Franck Robine reconnaît avoir été marqué par un niveau de mobilisation générale, à ses yeux inédit, en trente ans d'activité préfectorale.

Comment avez-vous vécu ces deux semaines de manifestations ? Aviez-vous senti la montée du mécontentement ?

Franck Robine : "Comme tous les Préfets, j’ai des relations fortes et fréquentes avec le monde agricole. J’ai réalisé une sortie terrain, le 16 janvier, en Haute-Saône, dans un Gaec d’élevage : on a beaucoup parlé environnement, mais aussi zones humides et j’avais été frappé, à ce moment-là, par le ras-le-bol exprimé sur les normes environnementales. Mes interlocuteurs m’avaient aussi parlé d’Égalim, des marges, du prix du lait, mais finalement, comparé à la question des normes environnementales, ce sujet-là n’était pas celui qui avait été le plus abordé. J’ai vraiment senti qu’il y avait un sujet sensible sur la question des normes. Ce thème est aussi largement revenu lors d’une réunion le 29 janvier à Dijon, avec les représentants agricoles de Côte-d’Or. Il y avait pour moi, un vrai sujet sur ce point. Je dois dire que j’ai été surpris par le fait que toutes les filières se soient mobilisées dans la protestation, contrairement à d’autres mouvements qui avaient pu ne concerner que l’élevage, ou que des productions végétales. Là, il y avait un caractère généralisé qui m’a marqué. Je suis dans la préfectorale depuis trente ans mais je ne souviens pas avoir vu cela auparavant".

Que retenez-vous de ce mouvement ?

F.R. : "J’en retiens que, globalement, la France reste « paysanne » : malgré les blocages de routes et les désagréments que cela entraînait, on a bien senti que les Français ont toujours une part d’attachement au monde agricole. Globalement, le mouvement a été positif, avec, il faut le souligner, un Gouvernement qui a été très à l’écoute, qui a dialogué. On a mis fin au mouvement par la discussion. Je pense qu’il est bon que la société entende aussi certaines expressions de désespoir. Le mouvement a exprimé de la désespérance, mais aussi une demande de sens".

La réponse gouvernementale a été rapide. Quels sont, selon vous, ses axes forts ?

F.R. : "Le Premier ministre a réaffirmé que nous voulons retrouver de la souveraineté alimentaire. C’est important, parce que, à part pour le vin, la balance commerciale de la France est négative sur les productions agricoles et c’est une évolution récente ! Nous avons perdu des parts de marché. Le Gouvernement a aussi annoncé un paquet de mesures sans équivalent, à la mesure des attentes exprimées. Le Premier ministre a affiché sa volonté d’aller très vite. À notre niveau, nous sommes déjà au boulot".

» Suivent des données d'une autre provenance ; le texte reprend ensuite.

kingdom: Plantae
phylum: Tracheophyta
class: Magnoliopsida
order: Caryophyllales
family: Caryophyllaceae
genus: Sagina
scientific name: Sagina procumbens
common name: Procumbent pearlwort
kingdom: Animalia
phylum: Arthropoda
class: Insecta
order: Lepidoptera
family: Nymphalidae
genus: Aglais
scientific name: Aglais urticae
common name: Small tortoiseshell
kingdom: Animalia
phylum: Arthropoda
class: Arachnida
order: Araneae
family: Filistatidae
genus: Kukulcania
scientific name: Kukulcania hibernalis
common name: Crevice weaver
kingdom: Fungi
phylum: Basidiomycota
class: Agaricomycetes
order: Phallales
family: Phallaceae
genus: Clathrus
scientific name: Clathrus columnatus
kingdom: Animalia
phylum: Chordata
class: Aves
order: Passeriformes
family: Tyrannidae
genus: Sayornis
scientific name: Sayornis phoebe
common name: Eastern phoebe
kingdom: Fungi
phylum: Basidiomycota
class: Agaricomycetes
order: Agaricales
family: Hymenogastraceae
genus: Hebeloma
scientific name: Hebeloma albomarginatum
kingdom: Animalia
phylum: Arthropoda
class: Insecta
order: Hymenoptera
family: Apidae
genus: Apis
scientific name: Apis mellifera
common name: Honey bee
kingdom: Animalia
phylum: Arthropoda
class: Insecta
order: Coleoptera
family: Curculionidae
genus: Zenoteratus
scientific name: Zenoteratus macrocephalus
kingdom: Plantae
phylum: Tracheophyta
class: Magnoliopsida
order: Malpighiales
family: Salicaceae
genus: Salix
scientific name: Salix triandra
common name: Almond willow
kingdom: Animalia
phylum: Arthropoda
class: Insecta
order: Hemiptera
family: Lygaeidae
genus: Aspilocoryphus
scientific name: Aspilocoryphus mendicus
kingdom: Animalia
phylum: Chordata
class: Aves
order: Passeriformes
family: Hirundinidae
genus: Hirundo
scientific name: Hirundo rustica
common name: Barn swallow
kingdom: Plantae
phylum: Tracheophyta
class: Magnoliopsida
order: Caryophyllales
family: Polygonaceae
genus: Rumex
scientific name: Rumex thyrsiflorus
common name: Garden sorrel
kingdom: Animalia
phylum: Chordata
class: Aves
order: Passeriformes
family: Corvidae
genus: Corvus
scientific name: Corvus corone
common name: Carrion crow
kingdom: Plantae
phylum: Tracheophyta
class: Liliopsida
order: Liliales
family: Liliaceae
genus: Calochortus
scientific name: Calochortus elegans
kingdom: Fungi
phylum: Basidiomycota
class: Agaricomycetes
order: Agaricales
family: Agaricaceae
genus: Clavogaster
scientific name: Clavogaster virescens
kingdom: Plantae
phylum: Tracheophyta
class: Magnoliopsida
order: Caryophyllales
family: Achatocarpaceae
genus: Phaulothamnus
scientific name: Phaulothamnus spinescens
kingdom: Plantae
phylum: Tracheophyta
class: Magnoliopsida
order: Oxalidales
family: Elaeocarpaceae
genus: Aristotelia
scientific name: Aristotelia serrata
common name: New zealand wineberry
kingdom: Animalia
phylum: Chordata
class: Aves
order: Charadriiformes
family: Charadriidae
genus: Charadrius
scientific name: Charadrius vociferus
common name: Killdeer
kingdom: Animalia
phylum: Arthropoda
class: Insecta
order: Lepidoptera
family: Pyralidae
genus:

Concrètement, comment se traduit cette mobilisation des services de l’État ?

F.R. : "Nous sommes dans l’exercice de simplification qui est le plus attendu, à mon avis. Concrètement, les Direction départementales des territoires (DDT) et la Direction régionale de l’alimentation, de l’agriculture et des forêts (Draaf), avec d’autres organismes du milieu agricole, sont en train de compiler des propositions de mesures de simplification. Elles font l’objet d’aller-retour et de concertations avec les organisations agricoles. Le tout est envoyé au ministère de l’Agriculture qui devra nous faire des retours et prévoir une batterie de simplifications, avant le Salon de l’Agriculture. Il y a un second volet qui porte sur le revenu et l’action du Égalim. Le Gouvernement a annoncé un doublement des contrôles. En France, on dénombre environ 200 contrats Égalim qui sont tous en cours de vérification. En parallèle, à la demande des organisations syndicales, je suis en train de mettre en place une réunion régionale portant sur la question de l’approvisionnement local. Elle devrait se tenir avant le Salon de l’Agriculture. Par ailleurs, sur toute la Bourgogne-Franche-Comté (BFC), chaque Préfet de département rencontre les organisations syndicales et tente de déterminer ce qui est le plus « irritant » sur son territoire. Ce qui remonte de ce travail c’est une volonté d’avancer sur l’eau et, en particulier, les petites retenues d’eau, de moins de 1 000 m2. On regarde comment cela peut être rendu possible, réglementairement. Les DDT sont en contact avec les Chambres d’agriculture sur ce point. Il faut reconnaître que sur cette question de l’eau, l’agriculture est plutôt en avance, comparée à d’autres secteurs. J’ai aussi tenu une réunion, le 8 février, avec les représentants d’Enedis, d’EDF, et des syndicats agricoles, sur les conditions de branchement et d’achat des panneaux photovoltaïques. Le but est de parvenir à raccourcir les délais des branchements. Sur le loup, une réunion va se tenir pour ce qui concerne le département de la Côte-d’Or (Elle a eu lieu le 15 février N.D.L.R.). Mon collègue de l’Yonne, Pascal Jan, a fait une réunion sur le déroulement des contrôles, sur laquelle je vais aussi m’appuyer pour améliorer les choses. Dans le Doubs, il y a un sujet de prise en compte, par la Pac, des bois pâturés".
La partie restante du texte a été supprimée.